Re:Ugh, this makes me mad. (Score:5, Interesting)
So guys, I prefer your products, I could spend hundreds of thousands, maybe million some day, but I'm nervous enough to choose a lesser option in order to leave myself an escape path - purely because your lack of openness at the interface with the hardware worries me. I don't want the hardware opened, I want its API. The lowest level software interface to it (and preferably the code to your supported drivers). If you opened up I'd know I could always get a driver that worked if I needed to move OS. Or that I could tweek for performance in the area I need it. etc... Open up. Why not? I've given you a bloody good reason to. Haven't I?
Software patent troll problem (Score:4, Interesting)
That appears to be the "big deal".
Wayland? (Score:4, Interesting)
Retrofit your monolithic binary blob into a wayland capable architecture and you'll have addressed many concerns such as KMS, EGL, etc.
Supporting it on Tegra would be a step towards running standard accelerated Linux on an ARM phone or tablet and you'll be the slashdot nerd's platform of choice ahead of Adreno, Mali, PowerVR, VideoCore etc.
Re:Ugh, this makes me mad. (Score:3, Interesting)
I don't think NVIDIA is doing anything wrong, but I'm sick of hearing the profit motive used as a euphemism for antisocial or greedy behavior. That's not the way capitalism is supposed to work and everybody needs to know this. Any business textbook will tell you that the profit motive is not meant to be synonymous with greed, but in practice that is how most Americans think of it. I don't know how people got tricked or corrupted into this way of thinking but we're all paying the price now as fraud played a huge part in the economy's destruction.
Re:Ugh, this makes me mad. (Score:4, Interesting)
I would think that the Nouveau project would prefer to keep nVidia people/developers out of the source - they cannot risk there being any "polution" of intellectual property. ...

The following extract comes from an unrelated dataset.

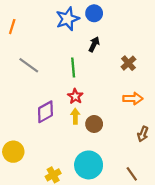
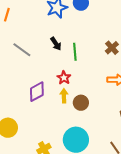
black arrow: (94, 44) -> (56, 44), moved, turned 120
green line: (73, 68) -> (75, 52), moved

Not necessarily. We don't need their source code, just more information about their API. And as was recently ruled in the Oracle vs Google case regarding Java, API's can not be copyrighted [slashdot.org].
Lawyers should first classify what the company can divulge (and their answer: Nothing), before anyone from nVidia even thinks about looking at the Nouveau source.
Not their source code -- just the API for their hardware! Not that I expect that Nvidia's management will allow their engineers to divulge any API information (even just a little), but for us that's what's most important.
Re:Of course (Score:5, Interesting)
you don't quite understand the problem here - the HW manufacturer can offer a single Windows binary (or 2 or 3 at worst). But with Linux, they have to recompile a version for every (well...) version of the kernel that's out there. If the driver system had a stable ABI that never changed, then the HW manufacturers could deliver a single binary built "for linux" and would expect it to work. Currently, they have no such guarantee.
You wonder why Linux on the desktop never took off? There's no business benefit to the manufacturers to support it. Sure, its technically better, but that means diddly squat in the real world especially when the answer is to recompile from source. You're never going to get Nvidia's source code, so accept that and start to deal with it with a technical solution rather than an idealistic one.